▸ **To do**
Reproduce the text of every record below word for word, keeping each line as it appears.

○ ○ ○ ○ ○

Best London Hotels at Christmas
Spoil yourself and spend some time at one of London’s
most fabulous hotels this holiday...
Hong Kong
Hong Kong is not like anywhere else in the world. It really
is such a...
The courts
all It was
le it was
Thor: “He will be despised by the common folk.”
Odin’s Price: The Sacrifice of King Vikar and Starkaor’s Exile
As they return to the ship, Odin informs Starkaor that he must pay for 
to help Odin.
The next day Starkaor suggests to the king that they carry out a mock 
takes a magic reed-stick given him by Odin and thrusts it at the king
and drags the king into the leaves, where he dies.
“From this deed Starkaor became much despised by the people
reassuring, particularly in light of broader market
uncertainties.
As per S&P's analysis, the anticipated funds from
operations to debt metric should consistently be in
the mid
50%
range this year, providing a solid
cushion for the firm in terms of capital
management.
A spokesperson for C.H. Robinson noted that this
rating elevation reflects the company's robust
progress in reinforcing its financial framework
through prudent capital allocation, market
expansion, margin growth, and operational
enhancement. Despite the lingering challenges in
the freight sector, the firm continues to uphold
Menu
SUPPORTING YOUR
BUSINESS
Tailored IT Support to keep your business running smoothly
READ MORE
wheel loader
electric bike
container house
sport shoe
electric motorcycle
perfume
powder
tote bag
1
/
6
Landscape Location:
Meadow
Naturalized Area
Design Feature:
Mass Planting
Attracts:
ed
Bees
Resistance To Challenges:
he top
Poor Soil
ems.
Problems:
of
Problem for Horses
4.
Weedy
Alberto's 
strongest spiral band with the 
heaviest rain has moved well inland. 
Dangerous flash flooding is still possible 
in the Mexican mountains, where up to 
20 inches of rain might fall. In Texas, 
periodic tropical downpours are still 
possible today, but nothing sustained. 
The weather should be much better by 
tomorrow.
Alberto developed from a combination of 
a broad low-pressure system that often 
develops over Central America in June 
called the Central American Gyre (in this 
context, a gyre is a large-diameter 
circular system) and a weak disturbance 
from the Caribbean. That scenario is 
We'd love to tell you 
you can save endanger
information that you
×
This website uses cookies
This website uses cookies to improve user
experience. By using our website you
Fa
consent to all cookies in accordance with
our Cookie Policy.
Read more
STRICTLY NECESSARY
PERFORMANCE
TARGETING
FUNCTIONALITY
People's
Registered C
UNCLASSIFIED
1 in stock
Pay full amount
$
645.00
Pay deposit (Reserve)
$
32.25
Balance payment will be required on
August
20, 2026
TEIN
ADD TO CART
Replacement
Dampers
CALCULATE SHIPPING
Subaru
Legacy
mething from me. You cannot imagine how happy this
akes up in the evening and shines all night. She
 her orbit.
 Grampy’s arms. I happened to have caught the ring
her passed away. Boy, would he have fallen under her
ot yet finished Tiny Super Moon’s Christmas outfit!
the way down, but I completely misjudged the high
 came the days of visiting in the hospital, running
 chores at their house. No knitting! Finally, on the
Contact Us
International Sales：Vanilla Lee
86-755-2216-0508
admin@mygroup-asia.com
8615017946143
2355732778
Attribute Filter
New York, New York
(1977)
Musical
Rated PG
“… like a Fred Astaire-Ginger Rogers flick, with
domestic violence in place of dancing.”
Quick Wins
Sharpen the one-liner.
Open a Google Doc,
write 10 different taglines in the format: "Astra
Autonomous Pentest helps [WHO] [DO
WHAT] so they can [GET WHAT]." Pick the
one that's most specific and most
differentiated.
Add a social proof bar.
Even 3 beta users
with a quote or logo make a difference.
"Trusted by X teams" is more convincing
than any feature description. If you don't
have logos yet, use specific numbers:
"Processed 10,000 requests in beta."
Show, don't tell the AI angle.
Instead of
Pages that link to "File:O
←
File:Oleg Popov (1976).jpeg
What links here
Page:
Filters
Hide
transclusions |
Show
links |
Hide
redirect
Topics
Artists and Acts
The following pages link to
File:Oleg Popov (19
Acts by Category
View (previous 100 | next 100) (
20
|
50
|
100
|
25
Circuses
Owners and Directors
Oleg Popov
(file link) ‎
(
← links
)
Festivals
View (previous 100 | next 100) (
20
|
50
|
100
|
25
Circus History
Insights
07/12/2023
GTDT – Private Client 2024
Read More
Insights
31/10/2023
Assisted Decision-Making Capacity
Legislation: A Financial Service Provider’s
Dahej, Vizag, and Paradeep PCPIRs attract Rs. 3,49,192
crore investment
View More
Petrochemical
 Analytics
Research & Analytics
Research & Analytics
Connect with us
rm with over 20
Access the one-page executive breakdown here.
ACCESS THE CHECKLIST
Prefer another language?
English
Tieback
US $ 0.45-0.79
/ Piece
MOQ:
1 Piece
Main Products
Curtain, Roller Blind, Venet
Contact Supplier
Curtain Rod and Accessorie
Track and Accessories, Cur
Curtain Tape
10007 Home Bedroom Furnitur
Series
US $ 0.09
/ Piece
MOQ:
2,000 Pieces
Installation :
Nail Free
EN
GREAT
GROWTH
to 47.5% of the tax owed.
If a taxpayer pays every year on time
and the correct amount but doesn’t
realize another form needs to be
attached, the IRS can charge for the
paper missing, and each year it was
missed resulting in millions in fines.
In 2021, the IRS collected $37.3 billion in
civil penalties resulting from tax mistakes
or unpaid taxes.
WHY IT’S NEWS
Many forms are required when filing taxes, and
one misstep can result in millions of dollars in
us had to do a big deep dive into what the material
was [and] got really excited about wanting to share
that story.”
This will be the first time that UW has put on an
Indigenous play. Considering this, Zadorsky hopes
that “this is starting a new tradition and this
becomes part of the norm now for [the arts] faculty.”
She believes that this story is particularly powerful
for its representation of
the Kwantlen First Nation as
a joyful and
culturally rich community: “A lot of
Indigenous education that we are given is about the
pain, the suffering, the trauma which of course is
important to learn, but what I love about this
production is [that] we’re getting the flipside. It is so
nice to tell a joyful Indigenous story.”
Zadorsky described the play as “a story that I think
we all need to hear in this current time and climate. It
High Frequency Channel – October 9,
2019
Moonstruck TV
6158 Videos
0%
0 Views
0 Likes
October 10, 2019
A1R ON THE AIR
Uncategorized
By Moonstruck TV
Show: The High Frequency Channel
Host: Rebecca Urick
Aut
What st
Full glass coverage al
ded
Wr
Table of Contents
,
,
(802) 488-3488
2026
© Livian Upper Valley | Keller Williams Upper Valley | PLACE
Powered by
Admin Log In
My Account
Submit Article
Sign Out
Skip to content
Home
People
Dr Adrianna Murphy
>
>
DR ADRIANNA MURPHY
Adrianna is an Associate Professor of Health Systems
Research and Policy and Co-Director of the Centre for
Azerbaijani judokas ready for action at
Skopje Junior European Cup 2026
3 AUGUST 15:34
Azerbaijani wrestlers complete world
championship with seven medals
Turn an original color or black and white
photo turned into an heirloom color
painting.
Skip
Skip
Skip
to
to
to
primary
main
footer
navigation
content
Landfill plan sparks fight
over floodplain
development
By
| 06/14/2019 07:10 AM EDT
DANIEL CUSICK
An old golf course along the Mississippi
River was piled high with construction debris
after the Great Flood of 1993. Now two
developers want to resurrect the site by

○ ○ ○ ○ ○

▸ **Response to this task**
Best London Hotels at Christmas
Spoil yourself and spend some time at one of London’s
most fabulous hotels this holiday...
Hong Kong
Hong Kong is not like anywhere else in the world. It really
is such a...
The courts
all It was
le it was
Thor: “He will be despised by the common folk.”
Odin’s Price: The Sacrifice of King Vikar and Starkaor’s Exile
As they return to the ship, Odin informs Starkaor that he must pay for 
to help Odin.
The next day Starkaor suggests to the king that they carry out a mock 
takes a magic reed-stick given him by Odin and thrusts it at the king
and drags the king into the leaves, where he dies.
“From this deed Starkaor became much despised by the people
reassuring, particularly in light of broader market
uncertainties.
As per S&P's analysis, the anticipated funds from
operations to debt metric should consistently be in
the mid
50%
range this year, providing a solid
cushion for the firm in terms of capital
management.
A spokesperson for C.H. Robinson noted that this
rating elevation reflects the company's robust
progress in reinforcing its financial framework
through prudent capital allocation, market
expansion, margin growth, and operational
enhancement. Despite the lingering challenges in
the freight sector, the firm continues to uphold
Menu
SUPPORTING YOUR
BUSINESS
Tailored IT Support to keep your business running smoothly
READ MORE
wheel loader
electric bike
container house
sport shoe
electric motorcycle
perfume
powder
tote bag
1
/
6
Landscape Location:
Meadow
Naturalized Area
Design Feature:
Mass Planting
Attracts:
ed
Bees
Resistance To Challenges:
he top
Poor Soil
ems.
Problems:
of
Problem for Horses
4.
Weedy
Alberto's 
strongest spiral band with the 
heaviest rain has moved well inland. 
Dangerous flash flooding is still possible 
in the Mexican mountains, where up to 
20 inches of rain might fall. In Texas, 
periodic tropical downpours are still 
possible today, but nothing sustained. 
The weather should be much better by 
tomorrow.
Alberto developed from a combination of 
a broad low-pressure system that often 
develops over Central America in June 
called the Central American Gyre (in this 
context, a gyre is a large-diameter 
circular system) and a weak disturbance 
from the Caribbean. That scenario is 
We'd love to tell you 
you can save endanger
information that you
×
This website uses cookies
This website uses cookies to improve user
experience. By using our website you
Fa
consent to all cookies in accordance with
our Cookie Policy.
Read more
STRICTLY NECESSARY
PERFORMANCE
TARGETING
FUNCTIONALITY
People's
Registered C
UNCLASSIFIED
1 in stock
Pay full amount
$
645.00
Pay deposit (Reserve)
$
32.25
Balance payment will be required on
August
20, 2026
TEIN
ADD TO CART
Replacement
Dampers
CALCULATE SHIPPING
Subaru
Legacy
mething from me. You cannot imagine how happy this
akes up in the evening and shines all night. She
 her orbit.
 Grampy’s arms. I happened to have caught the ring
her passed away. Boy, would he have fallen under her
ot yet finished Tiny Super Moon’s Christmas outfit!
the way down, but I completely misjudged the high
 came the days of visiting in the hospital, running
 chores at their house. No knitting! Finally, on the
Contact Us
International Sales：Vanilla Lee
86-755-2216-0508
admin@mygroup-asia.com
8615017946143
2355732778
Attribute Filter
New York, New York
(1977)
Musical
Rated PG
“… like a Fred Astaire-Ginger Rogers flick, with
domestic violence in place of dancing.”
Quick Wins
Sharpen the one-liner.
Open a Google Doc,
write 10 different taglines in the format: "Astra
Autonomous Pentest helps [WHO] [DO
WHAT] so they can [GET WHAT]." Pick the
one that's most specific and most
differentiated.
Add a social proof bar.
Even 3 beta users
with a quote or logo make a difference.
"Trusted by X teams" is more convincing
than any feature description. If you don't
have logos yet, use specific numbers:
"Processed 10,000 requests in beta."
Show, don't tell the AI angle.
Instead of
Pages that link to "File:O
←
File:Oleg Popov (1976).jpeg
What links here
Page:
Filters
Hide
transclusions |
Show
links |
Hide
redirect
Topics
Artists and Acts
The following pages link to
File:Oleg Popov (19
Acts by Category
View (previous 100 | next 100) (
20
|
50
|
100
|
25
Circuses
Owners and Directors
Oleg Popov
(file link) ‎
(
← links
)
Festivals
View (previous 100 | next 100) (
20
|
50
|
100
|
25
Circus History
Insights
07/12/2023
GTDT – Private Client 2024
Read More
Insights
31/10/2023
Assisted Decision-Making Capacity
Legislation: A Financial Service Provider’s
Dahej, Vizag, and Paradeep PCPIRs attract Rs. 3,49,192
crore investment
View More
Petrochemical
 Analytics
Research & Analytics
Research & Analytics
Connect with us
rm with over 20
Access the one-page executive breakdown here.
ACCESS THE CHECKLIST
Prefer another language?
English
Tieback
US $ 0.45-0.79
/ Piece
MOQ:
1 Piece
Main Products
Curtain, Roller Blind, Venet
Contact Supplier
Curtain Rod and Accessorie
Track and Accessories, Cur
Curtain Tape
10007 Home Bedroom Furnitur
Series
US $ 0.09
/ Piece
MOQ:
2,000 Pieces
Installation :
Nail Free
EN
GREAT
GROWTH
to 47.5% of the tax owed.
If a taxpayer pays every year on time
and the correct amount but doesn’t
realize another form needs to be
attached, the IRS can charge for the
paper missing, and each year it was
missed resulting in millions in fines.
In 2021, the IRS collected $37.3 billion in
civil penalties resulting from tax mistakes
or unpaid taxes.
WHY IT’S NEWS
Many forms are required when filing taxes, and
one misstep can result in millions of dollars in
us had to do a big deep dive into what the material
was [and] got really excited about wanting to share
that story.”
This will be the first time that UW has put on an
Indigenous play. Considering this, Zadorsky hopes
that “this is starting a new tradition and this
becomes part of the norm now for [the arts] faculty.”
She believes that this story is particularly powerful
for its representation of
the Kwantlen First Nation as
a joyful and
culturally rich community: “A lot of
Indigenous education that we are given is about the
pain, the suffering, the trauma which of course is
important to learn, but what I love about this
production is [that] we’re getting the flipside. It is so
nice to tell a joyful Indigenous story.”
Zadorsky described the play as “a story that I think
we all need to hear in this current time and climate. It
High Frequency Channel – October 9,
2019
Moonstruck TV
6158 Videos
0%
0 Views
0 Likes
October 10, 2019
A1R ON THE AIR
Uncategorized
By Moonstruck TV
Show: The High Frequency Channel
Host: Rebecca Urick
Aut
What st
Full glass coverage al
ded
Wr
Table of Contents
,
,
(802) 488-3488
2026
© Livian Upper Valley | Keller Williams Upper Valley | PLACE
Powered by
Admin Log In
My Account
Submit Article
Sign Out
Skip to content
Home
People
Dr Adrianna Murphy
>
>
DR ADRIANNA MURPHY
Adrianna is an Associate Professor of Health Systems
Research and Policy and Co-Director of the Centre for
Azerbaijani judokas ready for action at
Skopje Junior European Cup 2026
3 AUGUST 15:34
Azerbaijani wrestlers complete world
championship with seven medals
Turn an original color or black and white
photo turned into an heirloom color
painting.
Skip
Skip
Skip
to
to
to
primary
main
footer
navigation
content
Landfill plan sparks fight
over floodplain
development
By
| 06/14/2019 07:10 AM EDT
DANIEL CUSICK
An old golf course along the Mississippi
River was piled high with construction debris
after the Great Flood of 1993. Now two
developers want to resurrect the site by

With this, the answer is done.